Thursday, June 29, 2006


Antonioni, Weaver on Calvino

The other night I popped out to BAM to see one of Antonioni's semi-obscure films, Identification of a Woman (1982). Thematically, it's par for the course: boy meets girl, boy loses girl, boy is devoured by contemporary anomie. Since the boy happens to be a frustrated director, the film takes on a reflexive ripple of autobiographical interest. Still, it remains pretty thin gruel, enlivened only by Antonioni's crisp compositions, a few patches of sneaky comedy, and some energetic rolling in the hay (courtesy of Daniela Silverio, who plays the upper-crust object of desire.) On one level it's about a writer's block, which raises the inevitable comparison with 8 and 1/2. When Fellini (or his fictional proxy) had a breakdown, it was a noisy, messy affair, a carnival of unease. In Antonioni's case, it's more like being trapped in a silent, chrome-and-glass elevator. His proxy, Tomas Milian, spends most of the movie with a pained look on his face, as if his shoes were too tight. In his ancient review, Vincent Canby compared the leading man to "a morose Dudley Moore"--accurate, I must say--and was similarly jocular about the director's mystifying tendencies. "There are still a number of red herrings drying in the sun when the film ends," he writes. (Zing!)

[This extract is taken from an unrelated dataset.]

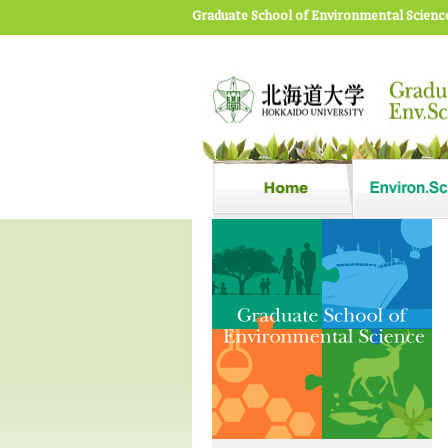
Graduate School of Environmental Scienc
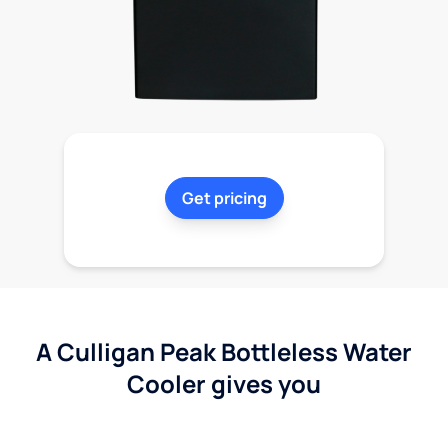
Get pricing
A Culligan Peak Bottleless Water
Cooler gives you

While I was taking a breather from blogging, I came across this brief, touching reflection on Italo Calvino by his customary translator, William Weaver. For the most part he discusses his work on Invisible Cities, whose lucid poetry demanded not only a sharp eye but a hypersensitive ear: "Translating Calvino is an aural exercise as well as a verbal one. It is not a process of turning this Italian noun into that English one, but rather of pursuing a cadence, a rhythm--sometimes regular, sometimes willfully jagged--and trying to catch it, while, like a Wagner villain, it may squirm and change shape in your hands." But this short essay also offers a sidelong glance at Calvino himself, who clearly had zero appetite for small talk:
Our conversations were always a pleasure for me, though Calvino was anything but a conversationalist. In literary circles, hostesses exchanged horrified stories of his agonizing silences, which could freeze an entire dinner table. Calvino--it seemed to me--did not enjoy talking with me about his writing except at the basic, dictionary level of our working encounters. During one of these, a meeting at his house in Square du Chatillon in Paris, I unwittingly overstepped the bounds; I casually asked him if he was working on something new. Calvino froze, cleared his throat nervously, hemmed, hawed, then finally muttered, almost growling: "I'm thinking about some cities." I quickly redirected the talk to the problems at hand.

Italo Calvito has also been my favorite writer. If you wana read the best, read his novels Invisible Cities (1972) and If on a winter's night a traveler (1979). They are absolutely fantastic. Thanks alot for this great sharing.